On the Out-of-Distribution Backdoor Attack for Federated Learning
Jiahao Xu , Zikai Zhang , Rui Hu
Published on arXiv
2509.13219
Model Poisoning
OWASP ML Top 10 — ML10
Key Finding
OBA with SoDa successfully circumvents state-of-the-art FL backdoor defenses while preserving high main task accuracy; BNGuard effectively neutralizes SoDa-based attacks by detecting BN-layer statistical anomalies
OBA / SoDa / BNGuard
Novel technique introduced
Traditional backdoor attacks in federated learning (FL) operate within constrained attack scenarios, as they depend on visible triggers and require physical modifications to the target object, which limits their practicality. To address this limitation, we introduce a novel backdoor attack prototype for FL called the out-of-distribution (OOD) backdoor attack ($\mathtt{OBA}$), which uses OOD data as both poisoned samples and triggers simultaneously. Our approach significantly broadens the scope of backdoor attack scenarios in FL. To improve the stealthiness of $\mathtt{OBA}$, we propose $\mathtt{SoDa}$, which regularizes both the magnitude and direction of malicious local models during local training, aligning them closely with their benign versions to evade detection. Empirical results demonstrate that $\mathtt{OBA}$ effectively circumvents state-of-the-art defenses while maintaining high accuracy on the main task. To address this security vulnerability in the FL system, we introduce $\mathtt{BNGuard}$, a new server-side defense method tailored against $\mathtt{SoDa}$. $\mathtt{BNGuard}$ leverages the observation that OOD data causes significant deviations in the running statistics of batch normalization layers.
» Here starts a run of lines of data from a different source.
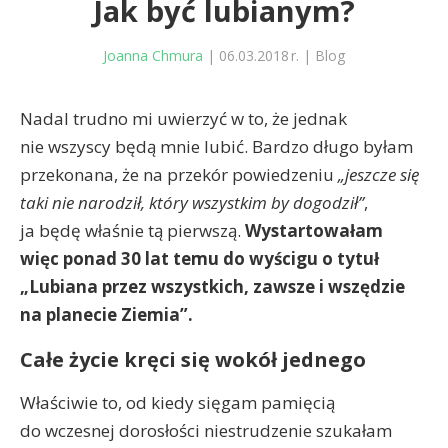
Jak być lubianym?
Joanna Chmura
|
06.03.2018 r.
|
Blog
Nadal trudno mi uwierzyć w to, że jednak
nie wszyscy będą mnie lubić. Bardzo długo byłam
przekonana, że na przekór powiedzeniu
„jeszcze się
taki nie narodził, który wszystkim by dogodził”
,
ja będę właśnie tą pierwszą.
Wystartowałam
więc ponad 30 lat temu do wyścigu o tytuł
„Lubiana przez wszystkich, zawsze i wszędzie
na planecie Ziemia”.
Całe życie kręci się wokół jednego
Właściwie to, od kiedy sięgam pamięcią
do wczesnej dorosłości niestrudzenie szukałam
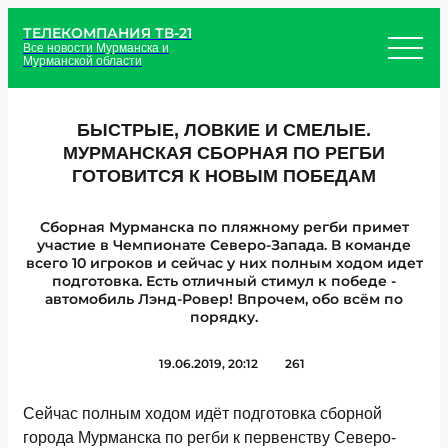
ТЕЛЕКОМПАНИЯ ТВ-21
Все новости Мурманска и
Мурманской области
БЫСТРЫЕ, ЛОВКИЕ И СМЕЛЫЕ.
МУРМАНСКАЯ СБОРНАЯ ПО РЕГБИ
ГОТОВИТСЯ К НОВЫМ ПОБЕДАМ
Сборная Мурманска по пляжному регби примет
участие в Чемпионате Северо-Запада. В команде
всего 10 игроков и сейчас у них полным ходом идет
подготовка. Есть отличный стимул к победе -
автомобиль Лэнд-Ровер! Впрочем, обо всём по
порядку.
19.06.2019, 20:12
261
Сейчас полным ходом идёт подготовка сборной
города Мурманска по регби к первенству Северо-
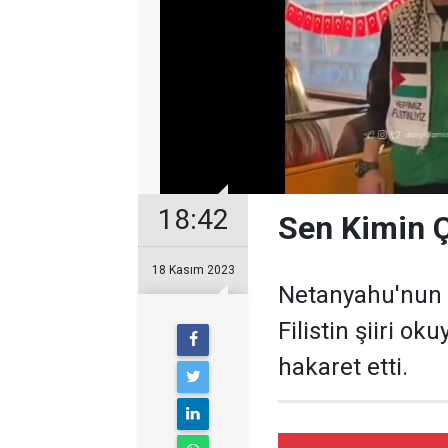
18:42
Sen Kimin 
18 Kasım 2023
Netanyahu'nun 
Filistin şiiri o
hakaret etti.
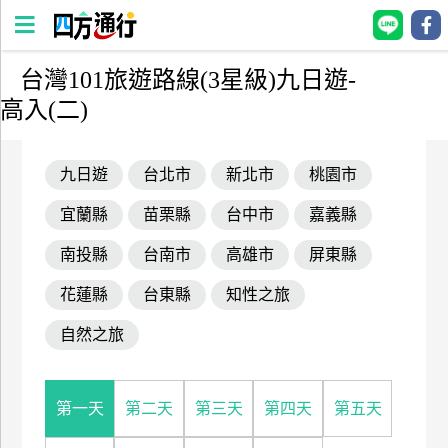
台灣101旅遊路線(3星級)九日遊-
四
高入(二)
方
通
行
九日遊
台北市
新北市
桃園市
訂
宜蘭縣
苗栗縣
台中市
嘉義縣
房
南投縣
台南市
高雄市
屏東縣
台
花蓮縣
台東縣
知性之旅
灣
訂
自然之旅
房
第一天
第二天
第三天
第四天
第五天
直接跟飯店訂房
HOT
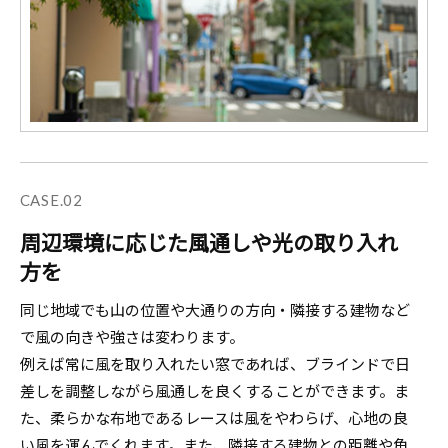
CASE.02
周辺環境に応じた風通しや光の取り入れ
方を
同じ地域でも山の位置や大通りの方向・隣接する建物など
で風の向きや強さは変わります。
例えば常に風を取り入れたい窓であれば、ブラインドで日
差しを調整しながら風通しを良くすることができます。ま
た、柔らかな布地であるレースは風をやわらげ、心地の良
い風を運んでくれます。また、隣接する建物との距離や角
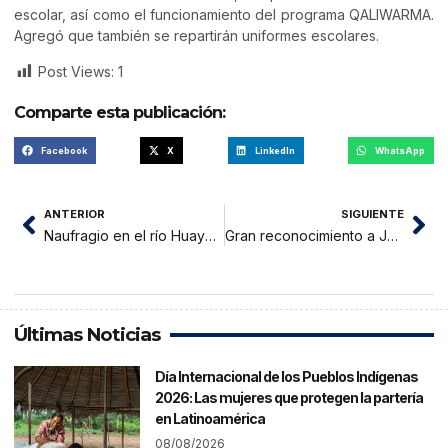
escolar, así como el funcionamiento del programa QALIWARMA.
Agregó que también se repartirán uniformes escolares.
Post Views:
1
Comparte esta publicación:
Facebook
X
LinkedIn
WhatsApp
ANTERIOR
SIGUIENTE
Naufragio en el río Huayabamba se lleva la vida de adolescente
Gran reconocimiento a JOSHELIN
Últimas Noticias
Día Internacional de los Pueblos Indígenas
2026: Las mujeres que protegen la partería
en Latinoamérica
08/08/2026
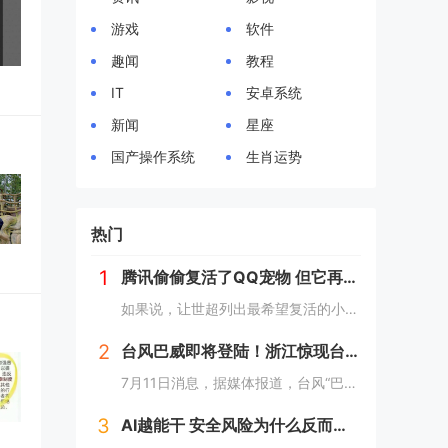
游戏
软件
趣闻
教程
IT
安卓系统
新闻
星座
国产操作系统
生肖运势
热门
1
腾讯偷偷复活了QQ宠物 但它再也不会死了
如果说，让世超列出最希望复活的小游戏。那么这只动不动就要死，上点班就喊累的胖企鹅，绝对可以排到前列。而就在一个月前，QQ 似乎准备让它回归了。内测上线了全新的 QQ 宠物功能。腾讯偷偷复活了QQ宠物 但它再也不会死了读到这，是不是不少人已经...
2
台风巴威即将登陆！浙江惊现台风霞粉紫色天空
7月11日消息，据媒体报道，台风“巴威”将于今天夜间至明天凌晨在浙江温岭至瑞安一带沿海登陆。中央气象台今天傍晚继续发布台风橙色预警。受台风巴威影响，目前浙江温州洞头风力逐渐增强，当地已发布海浪红色预警，沿海地区防御等级持续提升。值得一提的是...
3
AI越能干 安全风险为什么反而越大？（附防范方法）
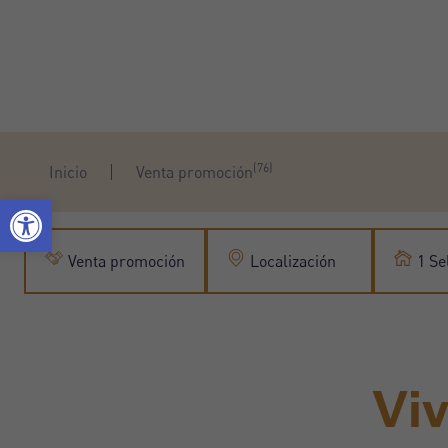
(76)
Inicio
Venta promoción
Venta promoción
Localización
1 Se
Viv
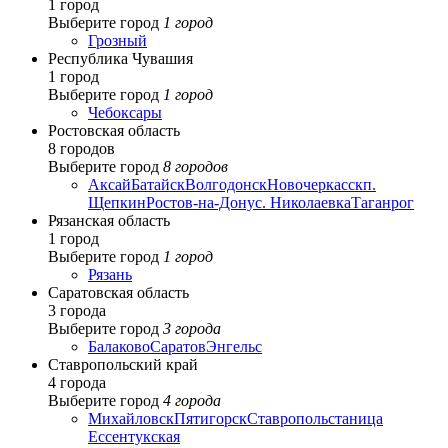
1 город
Выберите город
1 город
Грозный
Республика Чувашия
1 город
Выберите город
1 город
Чебоксары
Ростовская область
8 городов
Выберите город
8 городов
Аксай
Батайск
Волгодонск
Новочеркасск
п.
Щепкин
Ростов-на-Дону
с. Николаевка
Таганрог
Рязанская область
1 город
Выберите город
1 город
Рязань
Саратовская область
3 города
Выберите город
3 города
Балаково
Саратов
Энгельс
Ставропольский край
4 города
Выберите город
4 города
Михайловск
Пятигорск
Ставрополь
станица
Ессентукская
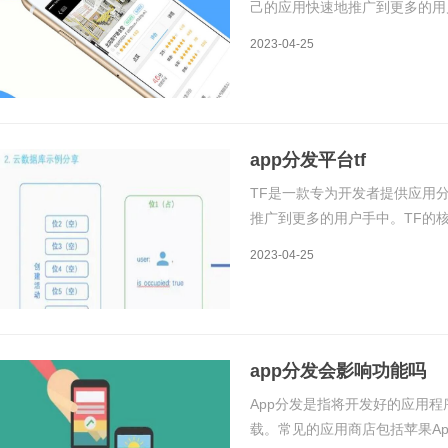
己的应用快速地推广到更多的用
台就是为了解决这个问题而存在
2023-04-25
平台，开发者可以在该平台上上
app分发平台tf
TF是一款专为开发者提供应用
推广到更多的用户手中。TF的
等服务，开发者只需要上传应用
2023-04-25
推广。下面将详细介绍TF平台
app分发会影响功能吗
App分发是指将开发好的应用
载。常见的应用商店包括苹果App S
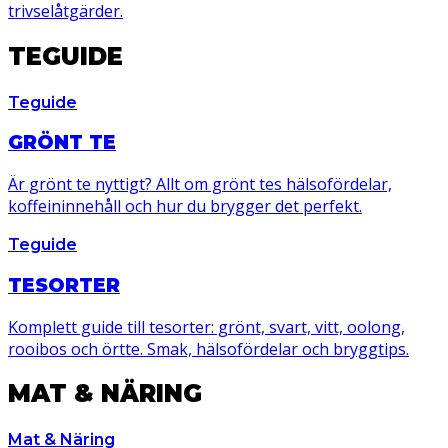
trivselåtgärder.
TEGUIDE
Teguide
GRÖNT TE
Är grönt te nyttigt? Allt om grönt tes hälsofördelar,
koffeininnehåll och hur du brygger det perfekt.
Teguide
TESORTER
Komplett guide till tesorter: grönt, svart, vitt, oolong,
rooibos och örtte. Smak, hälsofördelar och bryggtips.
MAT & NÄRING
Mat & Näring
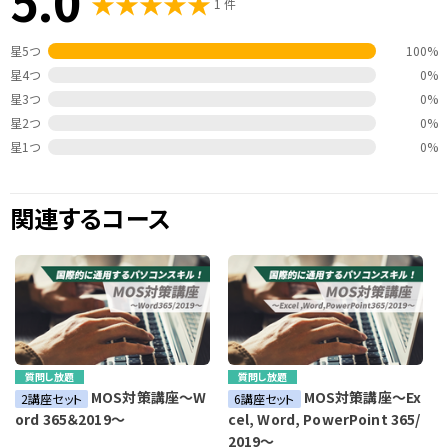
5.0
1 件
星5つ
100%
星4つ
0%
星3つ
0%
星2つ
0%
星1つ
0%
関連するコース
質問し放題
質問し放題
MOS対策講座～W
MOS対策講座～Ex
2講座セット
6講座セット
ord 365＆2019～
cel, Word, PowerPoint 365/
2019～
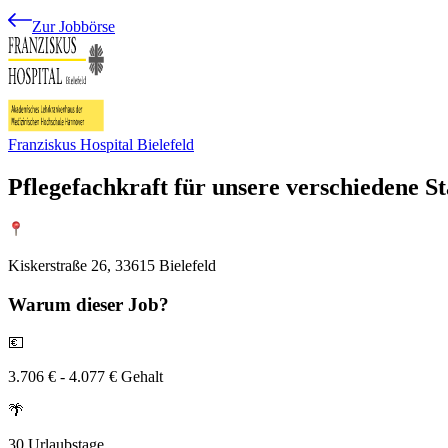
Zur Jobbörse
Franziskus Hospital Bielefeld
Pflegefachkraft für unsere verschiedene S
Kiskerstraße 26, 33615 Bielefeld
Warum
dieser Job?
💶
3.706 € - 4.077 € Gehalt
🌴
30 Urlaubstage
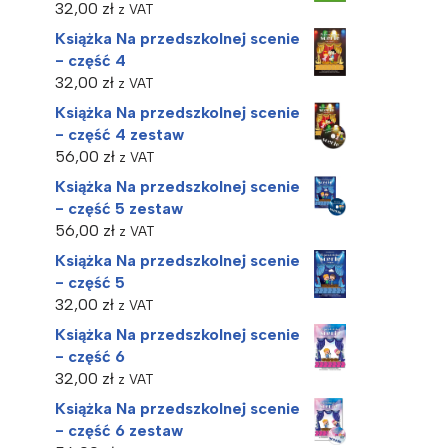
32,00
zł
z VAT
Książka Na przedszkolnej scenie
- część 4
32,00
zł
z VAT
Książka Na przedszkolnej scenie
- część 4 zestaw
56,00
zł
z VAT
Książka Na przedszkolnej scenie
- część 5 zestaw
56,00
zł
z VAT
Książka Na przedszkolnej scenie
- część 5
32,00
zł
z VAT
Książka Na przedszkolnej scenie
- część 6
32,00
zł
z VAT
Książka Na przedszkolnej scenie
- część 6 zestaw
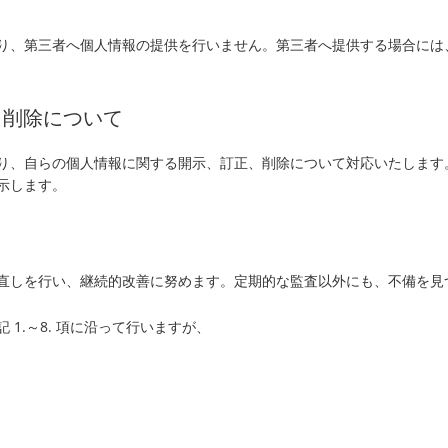
り、第三者へ個人情報の提供を行いません。第三者へ提供する場合には
、削除について
り、自らの個人情報に関する開示、訂正、削除について対応いたします
示します。
直しを行い、継続的改善に努めます。定期的な監査以外にも、不備を見
1.～8. 項に沿って行いますが、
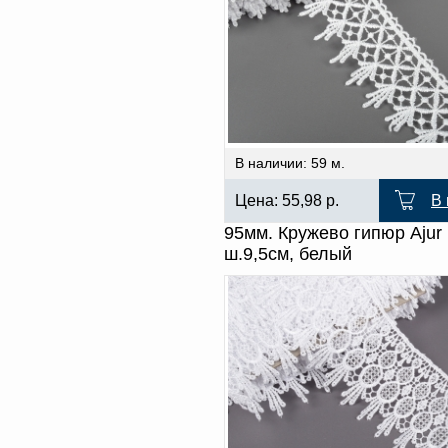
В наличии: 59 м.
Цена:
55,98
р.
В 
95мм. Кружево гипюр Ajur
ш.9,5см, белый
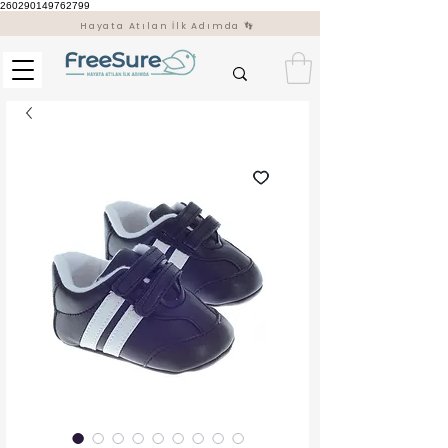
260290149762799
Hayata Atılan İlk Adımda 👣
This allows $\mathtt{BNGuard}$ to identify malicious model updates and exclude them from aggregation, thereby enhancing the backdoor robustness of FL. Extensive experiments across various settings show the effectiveness of $\mathtt{BNGuard}$ on defending against $\mathtt{SoDa}$. The code is available at https://github.com/JiiahaoXU/SoDa-BNGuard.
Key Contributions
- OBA: novel FL backdoor attack using OOD data simultaneously as poisoned samples and triggers, removing the need for visible or physical trigger modifications
- SoDa: stealthiness regularization that constrains both magnitude and direction of malicious local updates to closely mimic benign models and evade existing defenses
- BNGuard: server-side defense that exploits OOD-induced deviations in batch normalization running statistics to identify and exclude malicious model updates from aggregation
🛡️ Threat Analysis
OBA uses OOD data as trigger-based backdoor samples in federated learning; SoDa improves stealthiness by aligning malicious model updates with benign ones; BNGuard is a defense specifically designed to detect this trigger-activated targeted behavior — all hallmarks of ML10 backdoor/trojan attacks.